Apart from the classics, we find many regional gems of different styles.
Late harvest wines are probably the easiest to understand. Grapes are picked so late that the sugars build up and residual sugar remains after the fermentation process. Ice wine, a style founded in Germany and there referred to as eiswein, is an extreme late harvest wine, produced from grapes frozen on the vine, and pressed while still frozen, resulting in a higher concentration of sugar. It is becoming a specialty of Canada as well, where it takes on the English name of ice wine.
Vin Santo, literally “holy wine,” is a Tuscan sweet wine made from drying the local white grapes Trebbiano Toscano and Malvasia in the winery and not pressing until somewhere between November and March.
Rutherglen is an historic wine region in northeast Victoria, Australia, famous for its fortified Topaque and Muscat with complex tawny characteristics.
Sweet and unctuous but delightfully charming, the finest Sauternes typically express flavors of exotic dried tropical fruit, candied apricot, dried citrus peel, honey or ginger and a zesty beam of acidity.
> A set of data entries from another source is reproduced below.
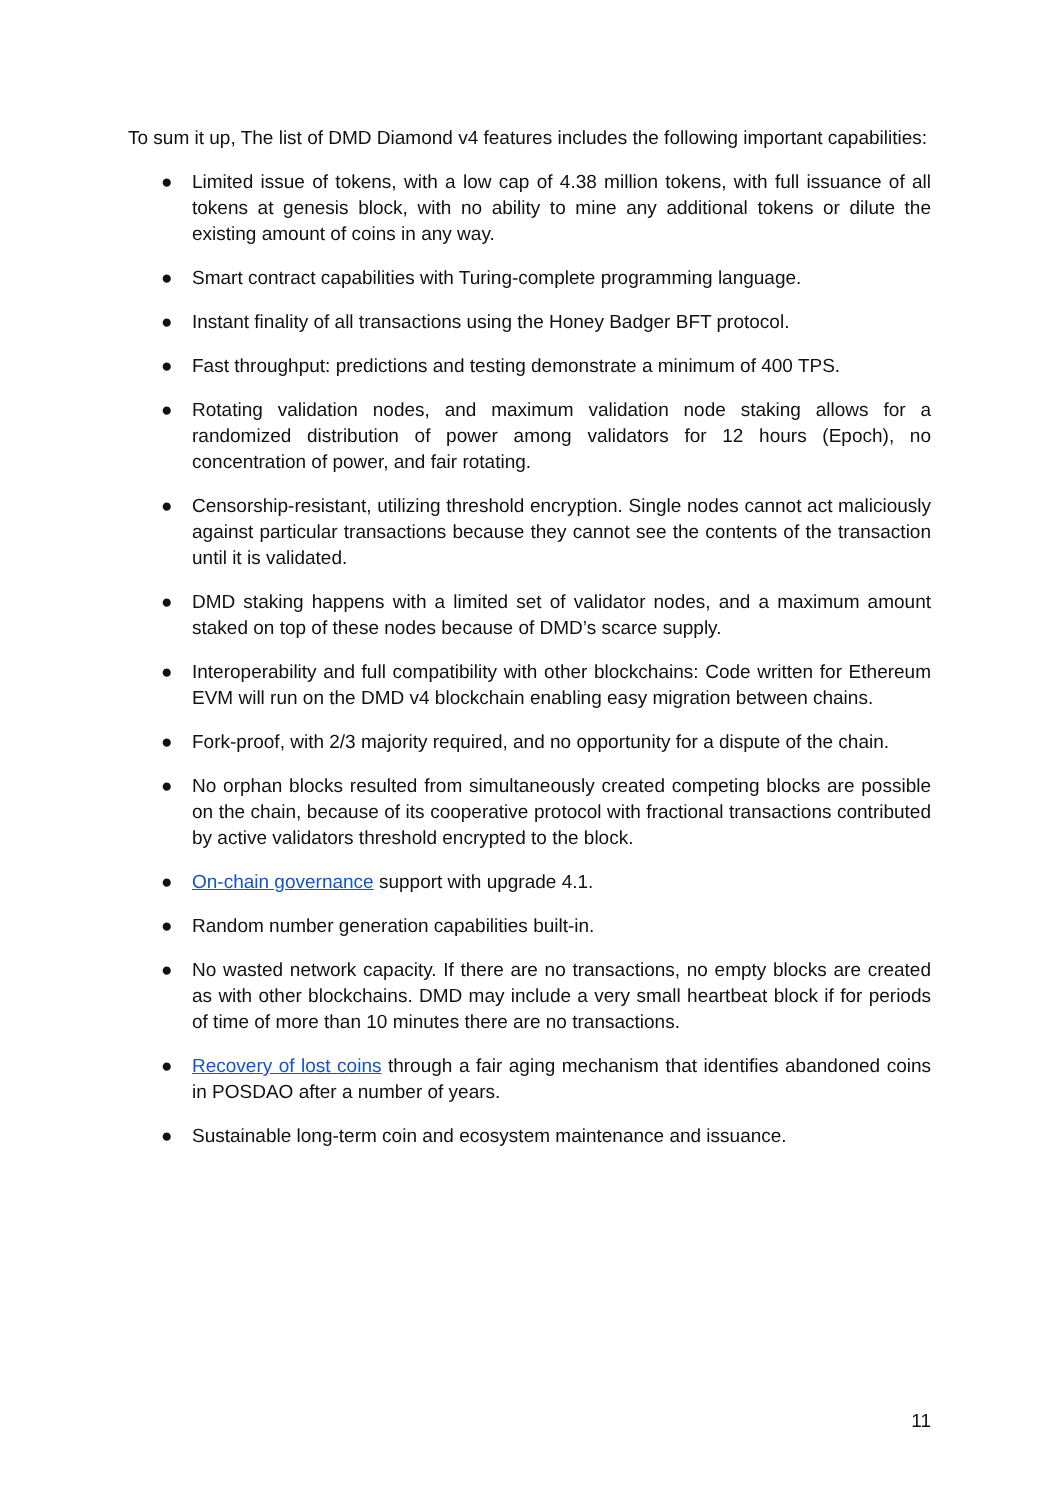To sum it up, The list of DMD Diamond v4 features includes the following important capabilities:
● Limited issue of tokens, with a low cap of 4.38 million tokens, with full issuance of all tokens at genesis block, with no ability to mine any additional tokens or dilute the existing amount of coins in any way.
● Smart contract capabilities with Turing-complete programming language.
● Instant finality of all transactions using the Honey Badger BFT protocol.
● Fast throughput: predictions and testing demonstrate a minimum of 400 TPS.
● Rotating validation nodes, and maximum validation node staking allows for a randomized distribution of power among validators for 12 hours (Epoch), no concentration of power, and fair rotating.
● Censorship-resistant, utilizing threshold encryption. Single nodes cannot act maliciously against particular transactions because they cannot see the contents of the transaction until it is validated.
● DMD staking happens with a limited set of validator nodes, and a maximum amount staked on top of these nodes because of DMD’s scarce supply.
● Interoperability and full compatibility with other blockchains: Code written for Ethereum EVM will run on the DMD v4 blockchain enabling easy migration between chains.
● Fork-proof, with 2/3 majority required, and no opportunity for a dispute of the chain.
● No orphan blocks resulted from simultaneously created competing blocks are possible on the chain, because of its cooperative protocol with fractional transactions contributed by active validators threshold encrypted to the block.
● On-chain governance support with upgrade 4.1.
● Random number generation capabilities built-in.
● No wasted network capacity. If there are no transactions, no empty blocks are created as with other blockchains. DMD may include a very small heartbeat block if for periods of time of more than 10 minutes there are no transactions.
● Recovery of lost coins through a fair aging mechanism that identifies abandoned coins in POSDAO after a number of years.
● Sustainable long-term coin and ecosystem maintenance and issuance.
11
Sémillon, Sauvignon Blanc, Sauvignon Gris and Muscadelle are the grapes of Sauternes. But Sémillon's susceptibility to the requisite noble rot makes it the main variety and contributor to what makes Sauternes so unique. As a result, most Sauternes estates are planted to about 80% Sémillon. Sauvignon is prized for its balancing acidity and Muscadelle adds aromatic complexity to the blend with Sémillon.
Botrytis cinerea or “noble rot” is a fungus that grows on grapes only in specific conditions and its onset is crucial to the development of the most stunning of sweet wines.
In the fall, evening mists develop along the Garonne River, and settle into the small Sauternes district, creeping into the vineyards and sitting low until late morning. The next day, the sun has a chance to burn the moisture away, drying the grapes and concentrating their sugars and phenolic qualities. What distinguishes a fine Sauternes from a normal one is the producer’s willingness to wait and tend to the delicate botrytis-infected grapes through the end of the season.